Ancora, dopo decenni di ricerche è stato dimostrato e confermato che l’intelligenza emotiva è di gran lunga più importante di quella razionale, non solo al fine di vivere una vita felice e ricca di soddisfazioni, ma anche dal punto di vista della produttività e della leadership. La dimensione emotiva è cruciale infatti per l’efficacia del processo decisionale, per tessere relazioni sostenibili e di mutuo apprezzamento, rispetto ed empatia.

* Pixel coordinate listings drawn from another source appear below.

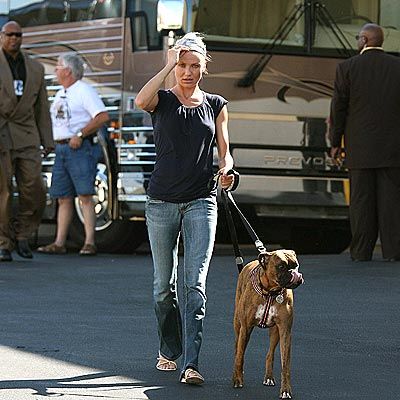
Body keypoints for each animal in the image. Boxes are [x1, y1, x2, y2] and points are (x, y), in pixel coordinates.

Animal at [231, 250, 304, 396]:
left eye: (296, 265)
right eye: (281, 266)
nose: (294, 273)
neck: (271, 292)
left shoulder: (285, 332)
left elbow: (285, 365)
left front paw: (285, 390)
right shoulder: (245, 328)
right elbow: (240, 355)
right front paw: (238, 379)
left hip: (275, 332)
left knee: (270, 354)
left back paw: (269, 377)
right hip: (238, 327)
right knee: (237, 350)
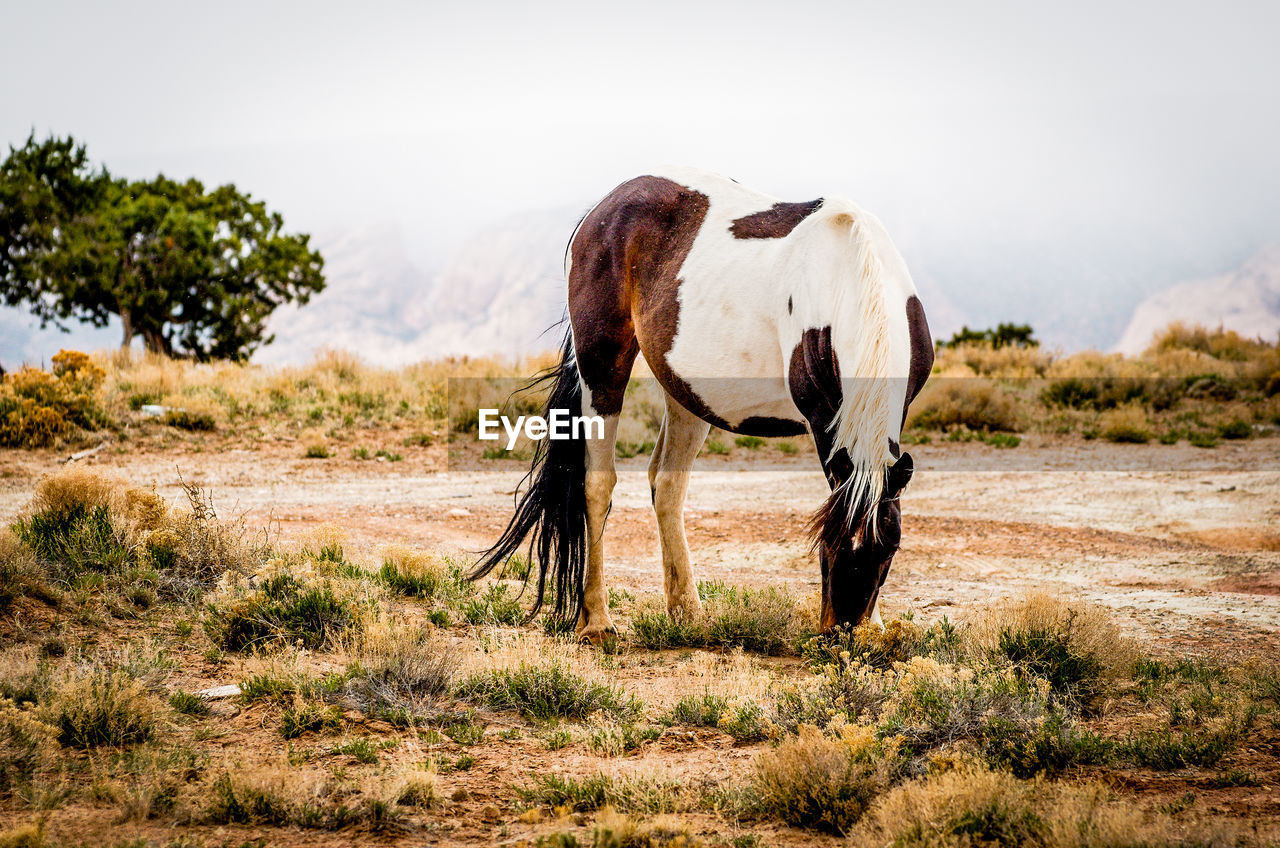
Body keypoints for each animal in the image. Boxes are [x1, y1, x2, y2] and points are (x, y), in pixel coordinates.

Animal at [476, 166, 936, 645]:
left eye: (890, 547)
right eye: (826, 541)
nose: (842, 630)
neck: (851, 272)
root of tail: (604, 208)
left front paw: (876, 624)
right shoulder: (822, 419)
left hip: (688, 393)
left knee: (667, 486)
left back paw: (687, 611)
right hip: (602, 371)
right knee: (597, 486)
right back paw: (598, 621)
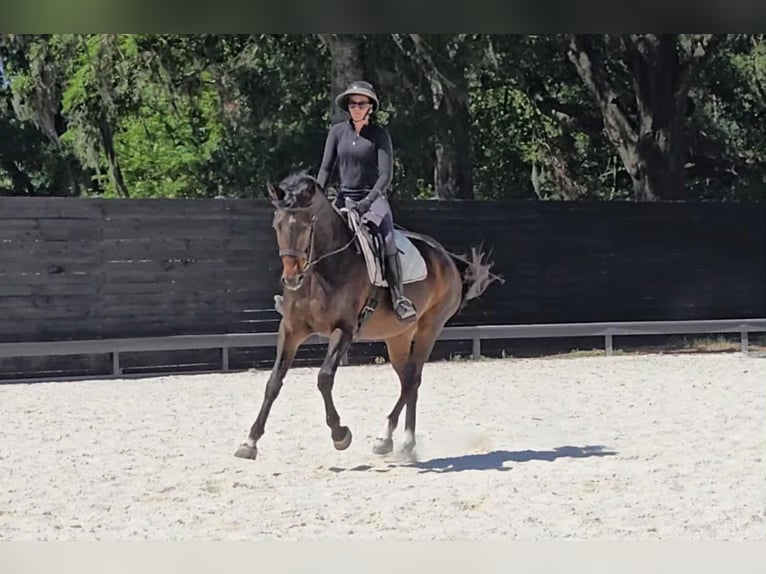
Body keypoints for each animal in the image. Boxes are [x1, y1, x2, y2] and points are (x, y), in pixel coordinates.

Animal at [234, 171, 501, 461]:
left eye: (306, 226)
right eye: (278, 225)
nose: (292, 278)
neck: (320, 271)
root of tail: (446, 257)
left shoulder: (344, 329)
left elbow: (324, 378)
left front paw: (340, 434)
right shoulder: (291, 328)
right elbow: (274, 381)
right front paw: (250, 441)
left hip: (430, 328)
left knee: (413, 379)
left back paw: (386, 436)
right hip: (398, 336)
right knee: (408, 379)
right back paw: (405, 442)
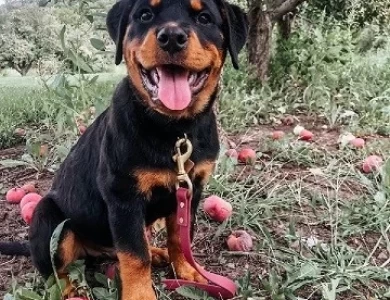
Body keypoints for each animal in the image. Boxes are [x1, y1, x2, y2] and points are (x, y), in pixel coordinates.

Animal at [1, 0, 248, 300]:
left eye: (204, 18)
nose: (171, 37)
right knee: (54, 271)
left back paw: (157, 252)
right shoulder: (123, 197)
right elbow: (134, 255)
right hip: (48, 217)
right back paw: (70, 289)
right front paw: (140, 294)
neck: (173, 129)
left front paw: (188, 272)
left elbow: (180, 237)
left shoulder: (190, 190)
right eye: (145, 15)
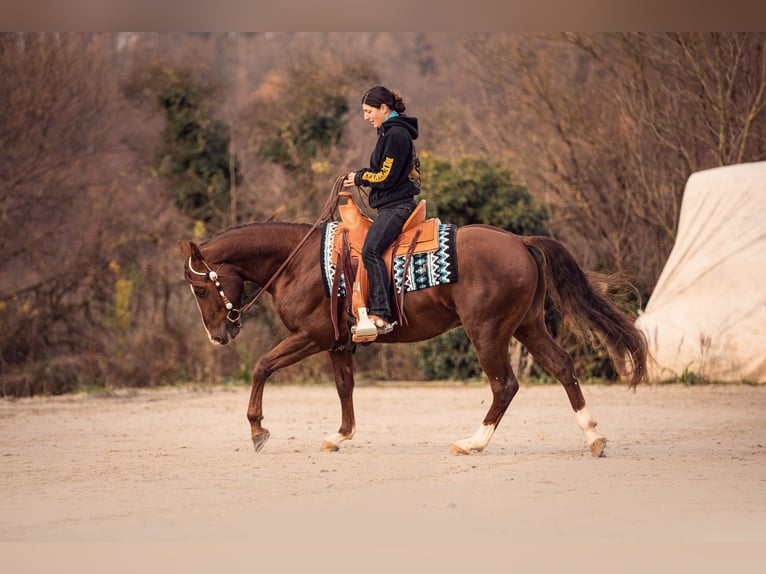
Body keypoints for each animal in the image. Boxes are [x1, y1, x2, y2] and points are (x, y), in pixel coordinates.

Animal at [179, 198, 647, 457]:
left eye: (200, 289)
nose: (218, 336)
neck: (300, 261)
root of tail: (520, 240)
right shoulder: (338, 344)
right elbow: (344, 388)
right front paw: (339, 436)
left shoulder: (311, 337)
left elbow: (262, 366)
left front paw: (258, 429)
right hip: (527, 327)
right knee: (563, 366)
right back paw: (593, 437)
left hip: (487, 332)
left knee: (505, 385)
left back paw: (472, 443)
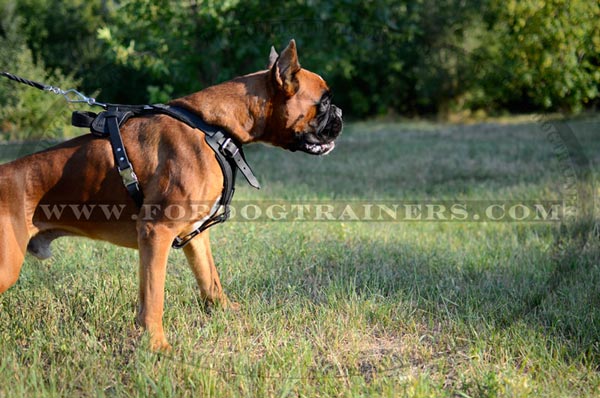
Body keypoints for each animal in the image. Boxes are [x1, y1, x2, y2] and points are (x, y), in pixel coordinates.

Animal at [0, 40, 342, 350]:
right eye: (324, 102)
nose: (339, 111)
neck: (213, 127)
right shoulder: (156, 232)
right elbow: (153, 297)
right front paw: (156, 346)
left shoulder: (195, 234)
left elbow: (209, 278)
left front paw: (224, 311)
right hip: (7, 267)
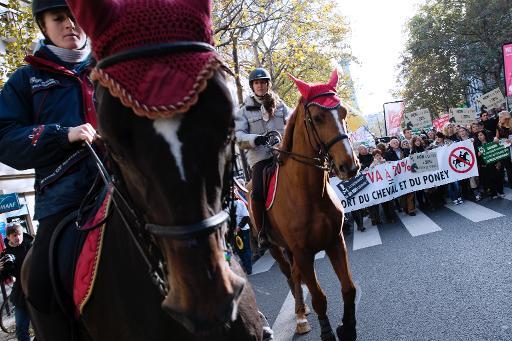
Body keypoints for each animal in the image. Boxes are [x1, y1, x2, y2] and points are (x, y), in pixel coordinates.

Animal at [249, 69, 360, 340]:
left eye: (343, 112)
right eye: (318, 118)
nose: (349, 166)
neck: (309, 194)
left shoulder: (335, 242)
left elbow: (349, 288)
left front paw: (347, 328)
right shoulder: (303, 252)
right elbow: (319, 298)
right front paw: (328, 333)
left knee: (295, 275)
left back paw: (301, 312)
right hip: (276, 248)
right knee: (290, 276)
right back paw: (299, 315)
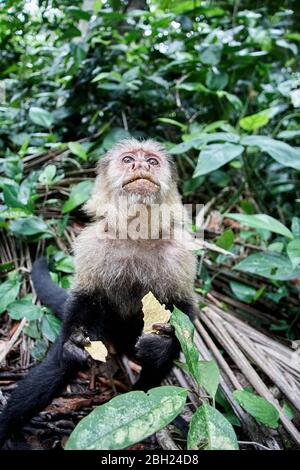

La comunicazione. E’ lo strumento primario per la soddisfazione dei propri bisogni. In azienda tendiamo spesso a puntare il dito verso l’altra persona, che non ha alternative se non quelle di attaccare o di difendersi. Essere consapevoli e leader di se stessi significa saper interpretare fatti ed eventi senza pregiudizi e filtri, esprimere le proprie emozioni con chiarezza e semplicità facendo emergere il bisogno che desideriamo essere soddisfatto. Comunicare ciò che è vero dentro di noi—emozioni e bisogni—aumenta considerevolmente le probabilità di successo nel creare empatia e nell’ottenere ciò che vogliamo, molto più di quando mettiamo in evidenza quello che è sbagliato nell’altra persona.
Il proposito di vita. E’ rappresentato dal nostro impegno e dedizione, attraverso talenti e competenze, a un qualcosa che è più grande di noi stessi. Funge da bussola interiore e ci permette di determinare, in ogni momento della nostra esistenza, in quale direzione ci stiamo dirigendo e se quella direzione ci aiuta a raggiungere gli obiettivi che ci siamo dati. Vivere una vita senza un proposito è come guidare l’auto senza sapere dove andare, senza avere una destinazione finale. Ecco perché le persone che hanno un proposito e lo perseguono vivono fino a sette anni più a lungo degli altri, sono più felici e si ammalano di meno. Uno studio effettuato dalla Ernst & Young ed Harvard ha rivelato che le aziende che utilizzano il proposito come strumento strategico principale sono di gran lunga più performanti delle altre aziende.
L’immaginazione. E’ il volano dell’evoluzione, aiuta a risolvere i problemi, è alla base dell’innovazione, stimola l’economia e, complessivamente, promuove la crescita in ogni aspetto di vita. Tuttavia, coloro che lavorano in azienda hanno generalmente ricevuto una formazione tecnico analitica che enfatizza quasi esclusivamente la logica, l’analisi, la razionalità, la coerenza e la sistematicità. Anche al giorno d’oggi, dove la medicina e lo sport ne hanno testato scientificamente i benefici e utilizzano l’immaginazione per migliorare le condizioni dei pazienti e la performance degli atleti, consideriamo l’immaginazione quasi un tabù, un difetto o, nella migliore delle ipotesi, una facoltà ricreativa. Rimettere in funzione la parte destra del nostro cervello, quella creativa, sensoriale e intuitiva, consente di esprimere al meglio quelle potenzialità che vanno oltre gli schemi e le limitazioni imposte dagli altri, per aumentare la creatività e l’innovazione.
Infine, la pianificazione di vita. E’ la dimensione che consente di indirizzare la consapevolezza di Sè verso la creazione di un futuro rispetto al quale si è convinti di poter gestire le sfide e le opportunità che s’incontreranno con resilienza e autodeterminazione. Saper pianificare è fondamentale per sentirsi in controllo, attori, produttori e registi della propria vita del proprio lavoro.
La conoscenza di te stesso è il più grande servizio che puoi rendere il mondo.